If you leave the pan on top of the stove, the cookies will over-bake and not set properly.

Once the cookies are set enough that you can remove them with a spatula without breaking apart, transfer them from the hot pan to a cooling rack.

Not a towel. Not a plate. Not the counter. A cooling rack! I mean it!

The cooling rack allows air to circulate all around the cookies, helping them to cool down evenly. It’s amazing what a difference this makes.

Only when the cookies are completely cooled, can you serve them or put them in a storage container.

If they are too soft when you put them away/stack them, they will break apart or stick to each other while still cooling.


What are your chocolate chip cookie secret tips?


15 Replies to “Make the Perfect Chocolate Chip Cookie”

  1. This article is timely! I just baked chocolate chip cookies for the first time in a long time yesterday. I used a friend’s tried-and-true recipe (nestle toll house with some key modificaitons), and while they are good, they suffer from many of the problems you mention. (Butter over soft, cooled on the counter, dough not refrigerated first). I am going to try again this weekend!

  2. These are some amazing tips! Saw your article on today. I cannot wait to try using chopped up chocolate baking bars instead of chocolate chips. I also really appreciate your precise info on cooling times. Thanks for the great advice!

    1. I don’t have personal experience using Mexican chocolate but I did a bit of research on the Ibarra brand. It seems that this chocolate has cinnamon in it and has a grittier texture than other chocolates. I’d suggest modifying the cookie recipe to include some cinnamon (1-2 tsp) and a little cayenne (1/4 tsp). This will help bring out the complex flavors of the chocolate without overpowering the rest of the cookie.

      If you’re set on directly substituting the Ibarra for semi-sweet, I would mix it in with some dark chocolate and be prepared for the taste of cinnamon to come through.

  3. I am going to try your tips tonight. I have baked cookies many times before and I’ve never made an acceptable batch for me. I did not know I’ve been doing it wrong all these years.

    1. Good luck and report back on how they turn out! It’s definitely the little things that will get you when it comes to baking.

    1. That’s another good tip! This is easy to remember if you take your eggs out first, then set up everything else including chopping up the chocolate. By the time you get to them they should be good to go.

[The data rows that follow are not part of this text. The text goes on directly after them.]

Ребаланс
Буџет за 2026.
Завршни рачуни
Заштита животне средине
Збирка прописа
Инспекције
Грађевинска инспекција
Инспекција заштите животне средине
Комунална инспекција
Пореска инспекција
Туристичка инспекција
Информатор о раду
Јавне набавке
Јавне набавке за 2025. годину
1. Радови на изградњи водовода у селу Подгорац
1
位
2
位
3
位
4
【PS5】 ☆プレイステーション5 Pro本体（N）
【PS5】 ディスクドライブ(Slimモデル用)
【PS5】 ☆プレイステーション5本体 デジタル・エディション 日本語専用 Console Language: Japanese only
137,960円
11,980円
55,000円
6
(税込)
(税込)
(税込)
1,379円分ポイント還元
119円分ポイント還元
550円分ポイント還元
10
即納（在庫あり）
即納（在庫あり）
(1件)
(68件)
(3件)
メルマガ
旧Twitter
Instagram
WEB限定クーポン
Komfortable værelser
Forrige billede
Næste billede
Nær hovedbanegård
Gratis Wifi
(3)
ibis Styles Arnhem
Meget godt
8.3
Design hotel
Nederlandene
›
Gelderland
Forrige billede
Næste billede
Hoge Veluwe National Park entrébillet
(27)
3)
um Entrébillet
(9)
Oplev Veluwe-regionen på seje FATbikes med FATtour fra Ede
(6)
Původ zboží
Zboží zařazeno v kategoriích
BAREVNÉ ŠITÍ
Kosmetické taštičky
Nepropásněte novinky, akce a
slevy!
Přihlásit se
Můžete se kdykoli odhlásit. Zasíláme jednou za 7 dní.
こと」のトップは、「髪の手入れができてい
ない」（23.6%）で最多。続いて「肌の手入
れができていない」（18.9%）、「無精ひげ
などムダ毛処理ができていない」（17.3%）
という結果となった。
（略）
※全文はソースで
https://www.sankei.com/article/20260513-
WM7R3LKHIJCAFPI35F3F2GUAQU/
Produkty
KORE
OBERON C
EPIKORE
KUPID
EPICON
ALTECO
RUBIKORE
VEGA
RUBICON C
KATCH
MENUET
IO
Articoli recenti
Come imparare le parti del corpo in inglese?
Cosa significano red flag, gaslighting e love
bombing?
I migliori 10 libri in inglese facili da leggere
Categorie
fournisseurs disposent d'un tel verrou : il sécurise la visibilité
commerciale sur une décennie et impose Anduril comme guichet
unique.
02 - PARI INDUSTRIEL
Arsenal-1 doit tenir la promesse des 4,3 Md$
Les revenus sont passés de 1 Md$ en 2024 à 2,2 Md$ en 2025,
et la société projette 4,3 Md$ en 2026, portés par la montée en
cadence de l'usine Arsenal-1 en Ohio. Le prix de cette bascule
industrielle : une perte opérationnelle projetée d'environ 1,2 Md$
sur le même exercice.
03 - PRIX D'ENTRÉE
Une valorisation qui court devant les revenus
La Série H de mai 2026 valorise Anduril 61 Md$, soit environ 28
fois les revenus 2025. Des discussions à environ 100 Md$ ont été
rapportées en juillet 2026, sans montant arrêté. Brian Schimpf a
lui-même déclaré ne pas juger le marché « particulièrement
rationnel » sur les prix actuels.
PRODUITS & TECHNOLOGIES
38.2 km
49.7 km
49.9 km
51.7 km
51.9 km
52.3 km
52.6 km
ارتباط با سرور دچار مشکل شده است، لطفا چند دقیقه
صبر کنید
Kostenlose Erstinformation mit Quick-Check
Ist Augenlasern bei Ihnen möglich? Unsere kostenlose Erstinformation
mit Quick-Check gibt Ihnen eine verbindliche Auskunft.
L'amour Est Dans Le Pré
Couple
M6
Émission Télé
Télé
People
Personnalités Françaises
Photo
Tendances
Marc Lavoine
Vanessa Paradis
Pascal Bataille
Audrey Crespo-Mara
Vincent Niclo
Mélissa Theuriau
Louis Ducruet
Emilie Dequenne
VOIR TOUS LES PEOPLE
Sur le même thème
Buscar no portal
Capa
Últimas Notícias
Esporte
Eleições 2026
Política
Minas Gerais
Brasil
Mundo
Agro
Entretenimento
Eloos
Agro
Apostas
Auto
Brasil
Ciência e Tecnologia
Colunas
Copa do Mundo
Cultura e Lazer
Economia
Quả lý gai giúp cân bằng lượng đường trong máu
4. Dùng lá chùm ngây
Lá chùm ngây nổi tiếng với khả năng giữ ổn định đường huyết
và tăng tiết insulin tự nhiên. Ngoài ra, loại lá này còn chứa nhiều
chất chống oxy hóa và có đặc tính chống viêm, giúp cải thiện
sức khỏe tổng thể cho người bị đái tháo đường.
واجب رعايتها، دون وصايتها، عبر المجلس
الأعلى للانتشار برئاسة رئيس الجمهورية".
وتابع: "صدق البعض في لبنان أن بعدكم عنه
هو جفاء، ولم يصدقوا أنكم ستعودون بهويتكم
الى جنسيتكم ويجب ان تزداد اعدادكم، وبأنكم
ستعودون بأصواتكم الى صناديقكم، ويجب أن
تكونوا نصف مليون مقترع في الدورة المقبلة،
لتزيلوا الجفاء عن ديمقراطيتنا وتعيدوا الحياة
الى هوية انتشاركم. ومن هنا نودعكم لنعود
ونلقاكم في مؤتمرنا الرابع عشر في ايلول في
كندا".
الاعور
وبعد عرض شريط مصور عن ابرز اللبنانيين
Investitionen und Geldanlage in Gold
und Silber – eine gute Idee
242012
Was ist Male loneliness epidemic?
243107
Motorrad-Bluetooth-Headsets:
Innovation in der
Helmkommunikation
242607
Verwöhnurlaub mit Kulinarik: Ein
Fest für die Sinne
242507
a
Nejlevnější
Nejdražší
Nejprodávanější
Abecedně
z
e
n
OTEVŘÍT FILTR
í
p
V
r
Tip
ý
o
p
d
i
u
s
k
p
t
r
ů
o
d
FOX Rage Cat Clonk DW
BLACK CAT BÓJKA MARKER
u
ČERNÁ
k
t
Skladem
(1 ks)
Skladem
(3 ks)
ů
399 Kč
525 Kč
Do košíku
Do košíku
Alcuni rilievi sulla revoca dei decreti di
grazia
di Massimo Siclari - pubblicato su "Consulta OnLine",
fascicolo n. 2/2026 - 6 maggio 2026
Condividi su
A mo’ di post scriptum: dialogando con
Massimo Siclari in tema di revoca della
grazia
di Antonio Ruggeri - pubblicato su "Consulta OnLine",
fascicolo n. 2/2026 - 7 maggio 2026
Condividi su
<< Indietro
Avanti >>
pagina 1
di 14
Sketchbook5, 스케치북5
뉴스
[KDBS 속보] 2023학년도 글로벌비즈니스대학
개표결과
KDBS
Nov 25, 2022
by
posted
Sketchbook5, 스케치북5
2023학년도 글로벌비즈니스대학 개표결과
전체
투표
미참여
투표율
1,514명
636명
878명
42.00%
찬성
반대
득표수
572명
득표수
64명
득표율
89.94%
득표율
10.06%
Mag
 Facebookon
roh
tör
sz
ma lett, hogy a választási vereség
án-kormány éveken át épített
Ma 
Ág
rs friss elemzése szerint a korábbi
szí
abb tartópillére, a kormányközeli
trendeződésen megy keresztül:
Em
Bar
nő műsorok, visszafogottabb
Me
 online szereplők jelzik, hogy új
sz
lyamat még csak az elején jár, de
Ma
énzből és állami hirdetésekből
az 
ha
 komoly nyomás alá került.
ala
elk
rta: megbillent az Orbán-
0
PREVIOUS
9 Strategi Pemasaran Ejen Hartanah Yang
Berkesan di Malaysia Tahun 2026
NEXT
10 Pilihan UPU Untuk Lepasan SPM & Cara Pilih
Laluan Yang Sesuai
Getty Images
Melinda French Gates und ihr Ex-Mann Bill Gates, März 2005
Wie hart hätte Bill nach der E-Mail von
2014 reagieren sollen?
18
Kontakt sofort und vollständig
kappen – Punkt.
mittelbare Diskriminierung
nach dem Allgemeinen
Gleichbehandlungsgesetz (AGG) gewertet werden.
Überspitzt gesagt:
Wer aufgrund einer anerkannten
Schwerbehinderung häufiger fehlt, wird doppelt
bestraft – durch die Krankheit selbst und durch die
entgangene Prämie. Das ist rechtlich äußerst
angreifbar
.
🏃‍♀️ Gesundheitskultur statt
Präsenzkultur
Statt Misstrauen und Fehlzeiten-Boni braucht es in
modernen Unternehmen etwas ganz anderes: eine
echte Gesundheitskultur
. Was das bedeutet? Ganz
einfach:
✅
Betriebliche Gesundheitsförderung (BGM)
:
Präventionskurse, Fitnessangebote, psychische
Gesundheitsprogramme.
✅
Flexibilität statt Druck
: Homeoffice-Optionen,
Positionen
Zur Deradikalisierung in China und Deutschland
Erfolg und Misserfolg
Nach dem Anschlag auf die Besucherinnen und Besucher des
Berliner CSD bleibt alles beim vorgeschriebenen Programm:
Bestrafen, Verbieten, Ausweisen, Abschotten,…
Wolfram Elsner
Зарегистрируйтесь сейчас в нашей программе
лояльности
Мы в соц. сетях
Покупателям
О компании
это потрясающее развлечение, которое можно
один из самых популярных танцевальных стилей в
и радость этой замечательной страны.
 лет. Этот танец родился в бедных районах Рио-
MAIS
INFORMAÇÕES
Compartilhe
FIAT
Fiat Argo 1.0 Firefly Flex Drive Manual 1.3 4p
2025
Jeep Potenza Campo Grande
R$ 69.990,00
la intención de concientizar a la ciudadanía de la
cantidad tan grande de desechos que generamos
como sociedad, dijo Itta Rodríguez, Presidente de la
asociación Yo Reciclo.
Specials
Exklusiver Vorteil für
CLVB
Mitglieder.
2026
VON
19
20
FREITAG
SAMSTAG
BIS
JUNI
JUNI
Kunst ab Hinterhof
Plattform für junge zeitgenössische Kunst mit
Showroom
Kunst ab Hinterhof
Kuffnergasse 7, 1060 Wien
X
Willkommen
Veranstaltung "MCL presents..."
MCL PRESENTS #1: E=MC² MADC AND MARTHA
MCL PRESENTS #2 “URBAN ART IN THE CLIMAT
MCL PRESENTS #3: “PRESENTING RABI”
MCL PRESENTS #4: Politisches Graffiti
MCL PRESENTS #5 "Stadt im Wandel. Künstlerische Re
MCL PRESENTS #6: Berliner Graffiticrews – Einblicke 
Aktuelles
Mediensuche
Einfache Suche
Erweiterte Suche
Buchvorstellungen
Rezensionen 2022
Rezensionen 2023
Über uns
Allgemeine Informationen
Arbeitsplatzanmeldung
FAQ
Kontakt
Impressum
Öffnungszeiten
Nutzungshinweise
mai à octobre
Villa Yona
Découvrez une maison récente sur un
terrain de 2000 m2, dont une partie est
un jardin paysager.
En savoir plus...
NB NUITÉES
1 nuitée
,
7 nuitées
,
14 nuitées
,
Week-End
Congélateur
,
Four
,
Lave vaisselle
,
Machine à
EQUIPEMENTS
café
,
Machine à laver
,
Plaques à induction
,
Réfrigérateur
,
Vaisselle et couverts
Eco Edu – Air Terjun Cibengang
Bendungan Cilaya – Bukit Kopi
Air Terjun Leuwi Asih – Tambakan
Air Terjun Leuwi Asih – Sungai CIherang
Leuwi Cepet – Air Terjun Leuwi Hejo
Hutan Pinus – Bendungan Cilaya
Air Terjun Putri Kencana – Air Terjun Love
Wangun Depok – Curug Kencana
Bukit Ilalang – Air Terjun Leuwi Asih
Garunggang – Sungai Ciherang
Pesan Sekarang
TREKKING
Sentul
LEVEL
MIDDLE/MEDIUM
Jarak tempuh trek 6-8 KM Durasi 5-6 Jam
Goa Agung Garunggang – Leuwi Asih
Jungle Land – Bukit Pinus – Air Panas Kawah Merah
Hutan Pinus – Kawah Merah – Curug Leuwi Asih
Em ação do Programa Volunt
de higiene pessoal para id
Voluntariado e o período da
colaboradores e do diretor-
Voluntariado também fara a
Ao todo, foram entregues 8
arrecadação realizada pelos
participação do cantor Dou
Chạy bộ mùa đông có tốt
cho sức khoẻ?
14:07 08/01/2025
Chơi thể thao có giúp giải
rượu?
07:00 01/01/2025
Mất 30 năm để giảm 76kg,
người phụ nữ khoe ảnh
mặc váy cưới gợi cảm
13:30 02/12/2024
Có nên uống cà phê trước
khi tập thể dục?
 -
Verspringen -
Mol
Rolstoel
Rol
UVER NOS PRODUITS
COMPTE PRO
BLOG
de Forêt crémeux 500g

  4. “(brown sugar is just white sugar + molasses)”

    Technically, that’s incorrect. Real brown sugar is minimally refined sugar that contains molasses naturally and comes from sugar cane. Fake brown sugar is usually white sugar from beets with molasses added. There IS a flavor difference!

    1. You’re right, I was trying to simplify it with my main point being brown sugar already has molasses in it. Thanks for the extra information!

      1. I use Brownulated brown sugar (pours like granulated sugar – sure beats the “packed down” measuring style.

  5. add a shot of espresso or 2 oz of medium roast brewed coffee. makes a world of difference but does not impart a distinct coffee smell or taste.

    1. Thanks for the suggestion! I am sure the coffee helps bring out more flavor in the chocolate, similar to adding cayenne to chocolate as well. I personally haven’t tried the coffee trick with baked goods but only because I never have it on hand.

  6. Actually leaving the dough out or softening it would be fine. The reason dough should be refrigerated for a night/up to around 36 hours isn’t to chill it but to give the flour time to absorb the eggs fully. Cookies spreading can largely attributed to ingredient components or ratios and not temperature of the dough. Only if you are in a very very hot and humid kitchen should that be an issue, and if that’s the case your whole recipe and method will need a lot of attention, not just the dough temperature.